Have you tried the Graph Tech system? I have not tried it but I have heard very good things about it. There's a audio to midi pickup on every string that allows you to play each note individually, and play without latency. 

What interests me about this is playing acoustic guitar and other strum instruments. Makes it a hell of a lot more convenient than micing one, or trying to bang it out on a midi keyboard. 

I agree with you though, every audio to midi solution I have ever tried has not worked out very well. Tons of latency, weird ghost notes, and unless you autotune the hell out of it, the slightest unintentional bend will throw the whole thing off.


----------



## rvb (Aug 18, 2017)

TheNorseman said:


> Have you tried the Graph Tech system? I have not tried it but I have heard very good things about it. There's a audio to midi pickup on every string that allows you to play each note individually, and play without latency.
> 
> What interests me about this is playing acoustic guitar and other strum instruments. Makes it a hell of a lot more convenient than micing one, or trying to bang it out on a midi keyboard.
> 
> I agree with you though, every audio to midi solution I have ever tried has not worked out very well. Tons of latency, weird ghost notes, and unless you autotune the hell out of it, the slightest unintentional bend will throw the whole thing off.

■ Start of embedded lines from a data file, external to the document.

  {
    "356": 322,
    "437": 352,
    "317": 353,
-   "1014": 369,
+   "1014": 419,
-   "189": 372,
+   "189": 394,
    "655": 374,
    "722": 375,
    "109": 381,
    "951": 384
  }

Wondering about this Graph Tech System to actually. I've been a very happy user of Jam Origin for a while now, but always dealing with latency/cpu to some extend. Maybe this is the solution I was looking for all this time!!
Anyone with experience on this one would be much appreciated on this side!


----------



## gsilbers (Aug 18, 2017)

TheNorseman said:


> Have you tried the Graph Tech system? I have not tried it but I have heard very good things about it. There's a audio to midi pickup on every string that allows you to play each note individually, and play without latency.
> 
> What interests me about this is playing acoustic guitar and other strum instruments. Makes it a hell of a lot more convenient than micing one, or trying to bang it out on a midi keyboard.
> 
> I agree with you though, every audio to midi solution I have ever tried has not worked out very well. Tons of latency, weird ghost notes, and unless you autotune the hell out of it, the slightest unintentional bend will throw the whole thing off.

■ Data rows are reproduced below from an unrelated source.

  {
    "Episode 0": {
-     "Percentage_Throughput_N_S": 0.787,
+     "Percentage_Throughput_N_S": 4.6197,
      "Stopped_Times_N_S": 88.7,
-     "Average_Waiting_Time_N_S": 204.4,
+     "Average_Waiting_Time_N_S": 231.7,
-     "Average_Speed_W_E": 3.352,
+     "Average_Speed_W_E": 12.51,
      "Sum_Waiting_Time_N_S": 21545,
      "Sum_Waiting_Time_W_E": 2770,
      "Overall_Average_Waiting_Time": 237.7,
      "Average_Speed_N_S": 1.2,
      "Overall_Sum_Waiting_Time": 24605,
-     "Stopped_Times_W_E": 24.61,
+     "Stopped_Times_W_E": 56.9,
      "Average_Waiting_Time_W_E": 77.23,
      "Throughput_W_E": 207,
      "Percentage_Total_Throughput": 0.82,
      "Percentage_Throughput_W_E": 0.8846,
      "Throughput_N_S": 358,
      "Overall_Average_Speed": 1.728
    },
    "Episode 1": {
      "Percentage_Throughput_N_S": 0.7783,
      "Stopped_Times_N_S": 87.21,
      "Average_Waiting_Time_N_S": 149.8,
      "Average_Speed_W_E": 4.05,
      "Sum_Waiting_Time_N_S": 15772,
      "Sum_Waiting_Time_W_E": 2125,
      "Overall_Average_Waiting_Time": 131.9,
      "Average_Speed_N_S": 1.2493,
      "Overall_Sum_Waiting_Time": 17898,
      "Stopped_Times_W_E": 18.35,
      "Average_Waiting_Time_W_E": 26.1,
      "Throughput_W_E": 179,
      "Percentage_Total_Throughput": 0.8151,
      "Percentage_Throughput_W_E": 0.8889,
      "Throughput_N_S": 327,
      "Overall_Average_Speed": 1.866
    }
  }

oh yes i remeber that one from namm. same deal with the pitch to midi and no option to "hold" the note without a sustain pedal that affects all notes but it seems to have much better tracking than the roland or axiom by itself. in the video examples of him playing the demo you can see that they , as most midi guitar solutions , tailor it to play short notes only. i am classical guitar player so i dont normally do strum but i can see the appeal and ease to just laydown some chords by strumming.... and then i guess go back and do melody.


----------



## robharvey (Aug 21, 2017)

Oh god yes! I just hope it tracks chords.... probably won't though.


----------